Fast algorithms for classical specifications of stabiliser states and Clifford gates

The stabiliser formalism plays a central role in quantum computing, error correction, and fault-tolerance. Stabiliser states are used to encode quantum data. Clifford gates are those which can be easily performed fault-tolerantly in the most common error correction schemes. Their mathematical properties are the subject of significant research interest. Numerical experiments are critical to formulating and testing conjectures involving the stabiliser formalism. Conversions between different specifications of stabiliser states and Clifford gates are also important components of classical algorithms for simulating quantum circuits. In this note, we provide fast methods for verifying that a vector is a stabiliser state, and interconverting between its specification as amplitudes, a quadratic form, and a check matrix.

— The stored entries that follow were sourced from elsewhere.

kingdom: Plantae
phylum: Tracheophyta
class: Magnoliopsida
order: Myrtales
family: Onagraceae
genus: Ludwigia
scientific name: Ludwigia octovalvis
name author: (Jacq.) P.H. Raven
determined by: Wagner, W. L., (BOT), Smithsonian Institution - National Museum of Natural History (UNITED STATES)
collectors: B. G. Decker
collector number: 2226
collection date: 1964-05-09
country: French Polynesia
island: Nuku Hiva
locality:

We use these to rapidly check if a given unitary matrix is a Clifford gate and to convert between the matrix of a Clifford gate and its compact specification as a stabiliser tableau. For example, we extract the stabiliser tableau of a Clifford gate matrix with $N^2$ entries, which naively requires $O(N^3 \log N)$ time, in time $O(N \log N)$. Our methods outperform the best-known brute force methods by some orders of magnitude with asymptotic improvements that are exponential in the number of qubits. We provide example implementations of our algorithms in Python.